Causey, their former co-defendant who also faced more than 30 criminal charges, pleaded guilty to a single count of securities fraud and agreed to help prosecutors in exchange for a seven-year prison term. The government could ask Lake to shave the term to five years if prosecutors are pleased with Causey's cooperation.
Lake told Skilling's lawyers at a hearing right after Causey entered his plea that he would rule soon on Skilling's 6-month-old request to dismiss the insider trading counts.
The indictment alleges Skilling sold $62.6 million in stock when he had information about Enron's finances that was unknown to investors. One of the counts pertains to a stock trade he made after he had resigned from the company.

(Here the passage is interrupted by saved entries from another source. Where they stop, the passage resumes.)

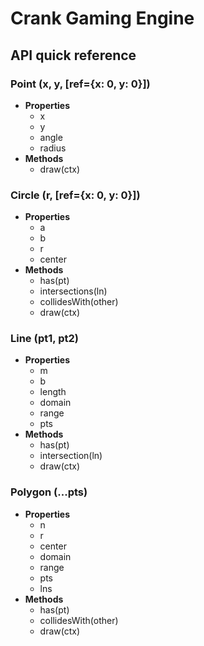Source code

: # Crank Gaming Engine
## API quick reference
### Point (x, y, [ref={x: 0, y: 0}])
  + **Properties**
    - x
    - y
    - angle
    - radius
  + **Methods**
    - draw(ctx)

### Circle (r, [ref={x: 0, y: 0}])
  + **Properties**
    - a
    - b
    - r
    - center
  + **Methods**
    - has(pt)
    - intersections(ln)
    - collidesWith(other)
    - draw(ctx)

### Line (pt1, pt2)
  + **Properties**
    - m
    - b
    - length
    - domain
    - range
    - pts
  + **Methods**
    - has(pt)
    - intersection(ln)
    - draw(ctx)

### Polygon (...pts)
  + **Properties**
    - n
    - r
    - center
    - domain
    - range
    - pts
    - lns
  + **Methods**
    - has(pt)
    - collidesWith(other)
    - draw(ctx)
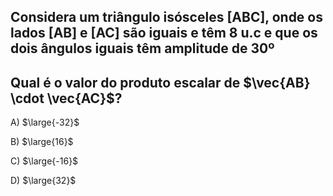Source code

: ## Considera um triângulo isósceles [ABC], onde os lados [AB] e [AC] são iguais e têm 8 u.c e que os dois ângulos iguais têm amplitude de 30º
## Qual é o valor do produto escalar de $\vec{AB} \cdot \vec{AC}$?

A) $\large{-32}$

B) $\large{16}$

C) $\large{-16}$


D) $\large{32}$



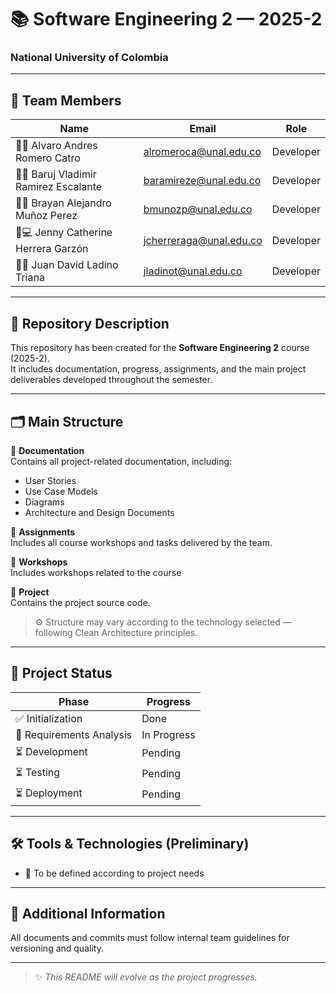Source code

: # 📚 Software Engineering 2 — 2025-2  
### National University of Colombia

---

## 👥 Team Members

| Name | Email | Role |
|------|--------|------|
| 🧑‍💻 Alvaro Andres Romero Catro | alromeroca@unal.edu.co | Developer |
| 🧑‍💻 Baruj Vladimir Ramirez Escalante | baramireze@unal.edu.co | Developer |
| 🧑‍💻 Brayan Alejandro Muñoz Perez | bmunozp@unal.edu.co | Developer |
| 👧💻 Jenny Catherine Herrera Garzón | jcherreraga@unal.edu.co | Developer |
| 🧑‍💻 Juan David Ladino Triana | jladinot@unal.edu.co | Developer |

---

## 📄 Repository Description

This repository has been created for the **Software Engineering 2** course (2025-2).  
It includes documentation, progress, assignments, and the main project deliverables developed throughout the semester.

---

## 🗂️ Main Structure

📁 **Documentation**  
Contains all project-related documentation, including:  
- User Stories  
- Use Case Models  
- Diagrams  
- Architecture and Design Documents  

📁 **Assignments**  
Includes all course workshops and tasks delivered by the team.

📁 **Workshops**  
Includes workshops related to the course

📁 **Project**  
Contains the project source code.  
> ⚙️ Structure may vary according to the technology selected — following Clean Architecture principles.

---

## 🚀 Project Status

| Phase | Progress |
|-------|----------|
| ✅ Initialization | Done |
| 🔄 Requirements Analysis | In Progress |
| ⏳ Development | Pending |
| ⏳ Testing | Pending |
| ⏳ Deployment | Pending |

---

## 🛠️ Tools & Technologies (Preliminary)

- 📌 To be defined according to project needs

---

## 📌 Additional Information

All documents and commits must follow internal team guidelines for versioning and quality.

---

> ✨ _This README will evolve as the project progresses._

The indictment alleges further that Skilling caused Enron to enter a series of deals and transactions with off-the-books entities that allowed the company to manipulate financial results by omitting money-losing assets from the company's balance sheet, manufacturing earnings and backdating documents to inflate investment values.
Skilling argued that the indictment failed to identify what insider information he had when he made the targeted stock trades. Lake countered that the allegations were sufficient.
The judge also denied Skilling's request that a paragraph pertaining to a securities fraud count be stricken from the indictment.
That paragraph alleges that during a conference call with analysts about fourth-quarter 2000 earnings, Skilling directed a "conspirator" to answer a question about the source of revenue reported for Enron's broadband unit. The conspirator, former Enron investor relations head Mark Koenig, told analysts a "small amount" of the unit's $63 million in revenues came from a video-on-demand venture and asset sales.
The government says Skilling knew the unit booked $53 million of its revenues from the video-on-demand venture, however. Koenig pleaded guilty to securities fraud in August 2004, admitting he helped mislead analysts about broadband unit profits, and is expected to testify in next month's trial.
Skilling argued he was wrongly alleged to be liable because of his silence, while prosecutors countered he had a duty to correct a misrepresentation.